# Schriftzug ohne Hintergrund auf Plakat?



## hinkel11 (25. April 2010)

Hallo,

ich habe aus dem unten stehenden Bild ein Plakat in A3-Format anfertigen lassen. Nun möchte ich im nachhineien noch einen Schriftzug in schwarz oben auf dem Plakat platzieren. Wie bekomme ich das ohne Hintergund hin? Es soll nur der Schriftzug übertragen werden.
Eine Möglichkeit wäre natürlich, für den Schriftzug hallewegs den gleichen Hintergund wievom Bild hinzubekommen, dann auszudrucken, auszuschneiden und aufzukleben. Sieht aber sch**** aus. Gibt es da irgendwas, was man im Druckerladen kaufen kann? Irgendwas mit Folie zum abziehen oder? Oder komm ich da nicht herum mich an einen professionellen Printshop zu wenden?
Danke.


----------



## smileyml (25. April 2010)

Hallo,

du kannst deinen Schriftzug entsprechend mit einem Schneidplotter in der gewünschten Größe und Farbe ausdrucken bzw. -schneiden lassen und dann mit Hilfe einer Trägerfolie (diese ist standardmäßig auch dann dabei) auf das Plakat kleben.

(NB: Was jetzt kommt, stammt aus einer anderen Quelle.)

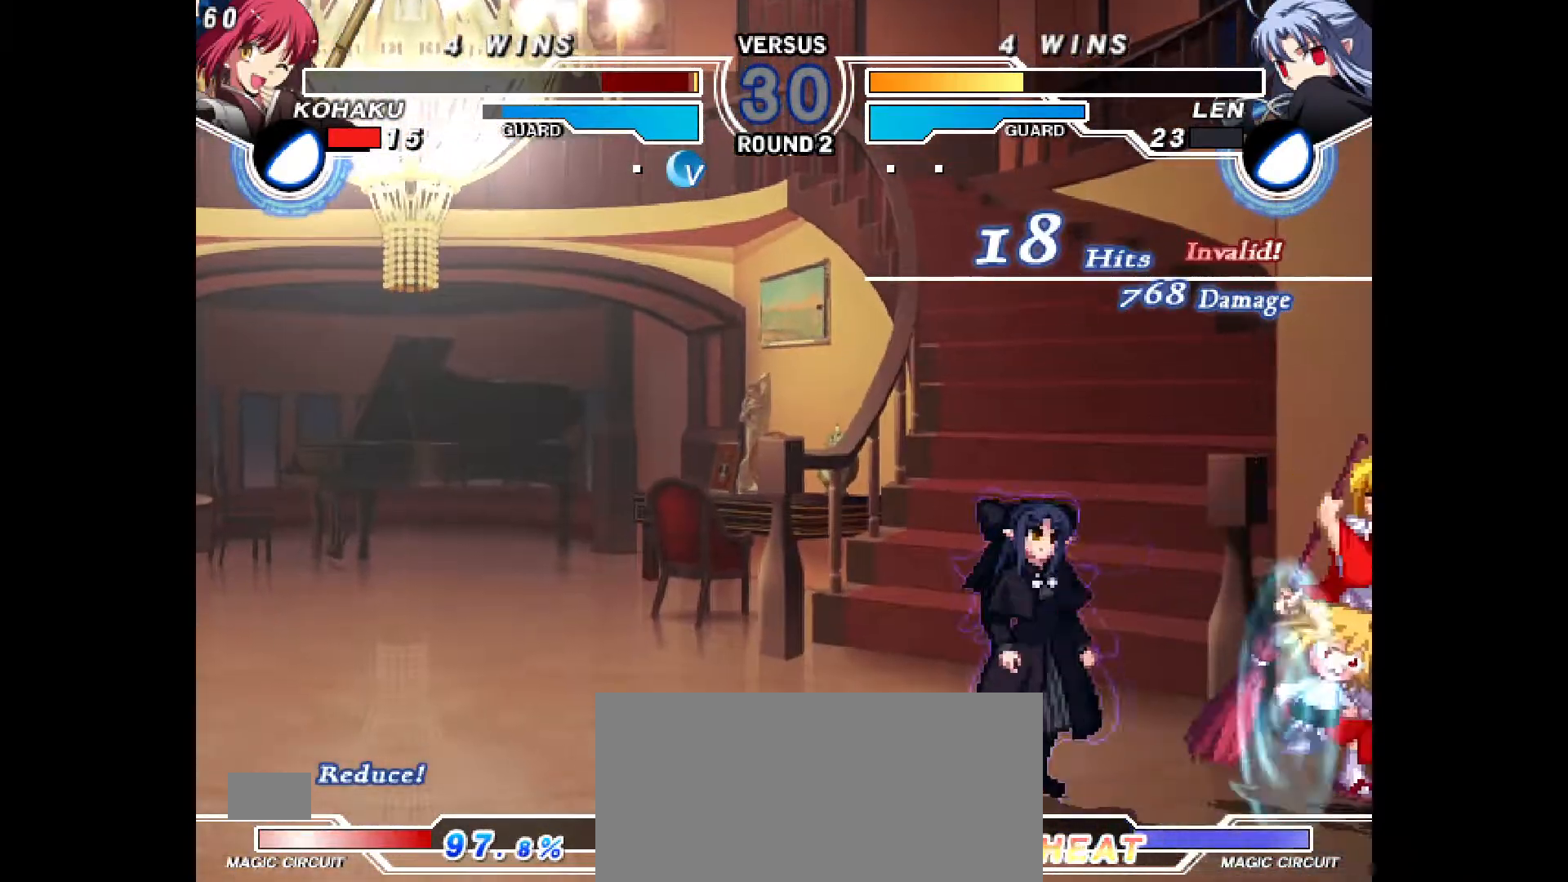
Gameplay with a controller (PlayStation layout); each line is a JSON object with the inputs held at the frame after it. "events" lists button and stick changes between this image and that frame as [ms after this image, input, new state], when the widget could be followed in between. Not read: L3 R3.
{"buttons": ["DPAD_DOWN", "DPAD_RIGHT"], "events": []}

Das mit der Klebefolie kannst du für einen überschaubaren finanziellen Aufwand bei jeder Werbeagentur machen lassen. Also jenen, die entsprechend Aufkleber etc. fertigen - größere Agenturen mit einem anderen primären Zielpublikum sind da eher nicht geeignet als Ansprechpartner.

Man könnte sicher auch ein A3-Dokument neu erstellen und dann es quasi drüber drucken, aber inwieweit da das bestehende Plakat drunter leidet bzw. wie gut das am Ende aussieht, könnte man nur vermuten und daher würde ich davon auch abraten.

Ein dritte Variante wäre noch die Möglichkeit des Siebdruckes, die sicher auch ganz gut aussehen kann, jedoch vielleicht etwas viel Aufwand mit sich bringt. Auch finanziell wäre es sicher die kostspieligste Variante.

Grüße Marco


----------